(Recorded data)
Start of Block

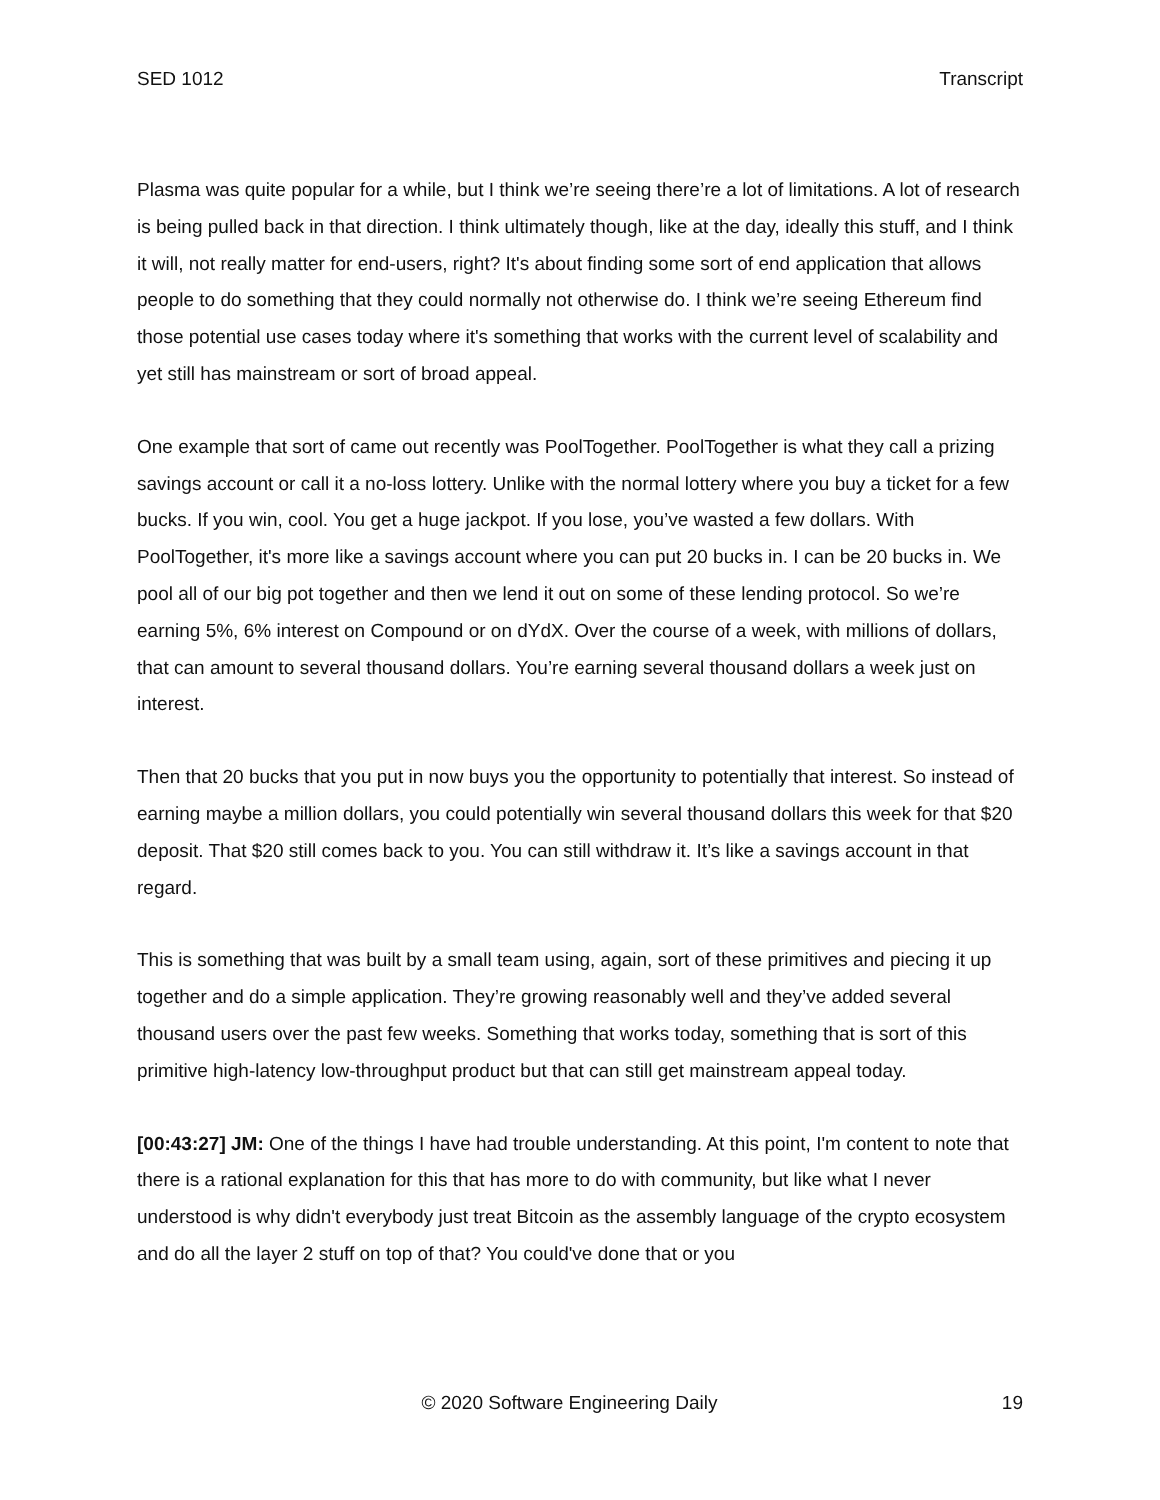SED 1012 Transcript
Plasma was quite popular for a while, but I think we’re seeing there’re a lot of limitations. A lot of research is being pulled back in that direction. I think ultimately though, like at the day, ideally this stuff, and I think it will, not really matter for end-users, right? It's about finding some sort of end application that allows people to do something that they could normally not otherwise do. I think we’re seeing Ethereum find those potential use cases today where it's something that works with the current level of scalability and yet still has mainstream or sort of broad appeal.
One example that sort of came out recently was PoolTogether. PoolTogether is what they call a prizing savings account or call it a no-loss lottery. Unlike with the normal lottery where you buy a ticket for a few bucks. If you win, cool. You get a huge jackpot. If you lose, you’ve wasted a few dollars. With PoolTogether, it's more like a savings account where you can put 20 bucks in. I can be 20 bucks in. We pool all of our big pot together and then we lend it out on some of these lending protocol. So we’re earning 5%, 6% interest on Compound or on dYdX. Over the course of a week, with millions of dollars, that can amount to several thousand dollars. You’re earning several thousand dollars a week just on interest.
Then that 20 bucks that you put in now buys you the opportunity to potentially that interest. So instead of earning maybe a million dollars, you could potentially win several thousand dollars this week for that $20 deposit. That $20 still comes back to you. You can still withdraw it. It’s like a savings account in that regard.
This is something that was built by a small team using, again, sort of these primitives and piecing it up together and do a simple application. They’re growing reasonably well and they’ve added several thousand users over the past few weeks. Something that works today, something that is sort of this primitive high-latency low-throughput product but that can still get mainstream appeal today.
[00:43:27] JM: One of the things I have had trouble understanding. At this point, I'm content to note that there is a rational explanation for this that has more to do with community, but like what I never understood is why didn't everybody just treat Bitcoin as the assembly language of the crypto ecosystem and do all the layer 2 stuff on top of that? You could've done that or you
© 2020 Software Engineering Daily 19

End of Block

WHAT YOU WILL DO: Repeat the entries above exactly and skip the images.

THE COMPLETED TASK:
SED 1012 Transcript
Plasma was quite popular for a while, but I think we’re seeing there’re a lot of limitations. A lot of research is being pulled back in that direction. I think ultimately though, like at the day, ideally this stuff, and I think it will, not really matter for end-users, right? It's about finding some sort of end application that allows people to do something that they could normally not otherwise do. I think we’re seeing Ethereum find those potential use cases today where it's something that works with the current level of scalability and yet still has mainstream or sort of broad appeal.
One example that sort of came out recently was PoolTogether. PoolTogether is what they call a prizing savings account or call it a no-loss lottery. Unlike with the normal lottery where you buy a ticket for a few bucks. If you win, cool. You get a huge jackpot. If you lose, you’ve wasted a few dollars. With PoolTogether, it's more like a savings account where you can put 20 bucks in. I can be 20 bucks in. We pool all of our big pot together and then we lend it out on some of these lending protocol. So we’re earning 5%, 6% interest on Compound or on dYdX. Over the course of a week, with millions of dollars, that can amount to several thousand dollars. You’re earning several thousand dollars a week just on interest.
Then that 20 bucks that you put in now buys you the opportunity to potentially that interest. So instead of earning maybe a million dollars, you could potentially win several thousand dollars this week for that $20 deposit. That $20 still comes back to you. You can still withdraw it. It’s like a savings account in that regard.
This is something that was built by a small team using, again, sort of these primitives and piecing it up together and do a simple application. They’re growing reasonably well and they’ve added several thousand users over the past few weeks. Something that works today, something that is sort of this primitive high-latency low-throughput product but that can still get mainstream appeal today.
[00:43:27] JM: One of the things I have had trouble understanding. At this point, I'm content to note that there is a rational explanation for this that has more to do with community, but like what I never understood is why didn't everybody just treat Bitcoin as the assembly language of the crypto ecosystem and do all the layer 2 stuff on top of that? You could've done that or you
© 2020 Software Engineering Daily 19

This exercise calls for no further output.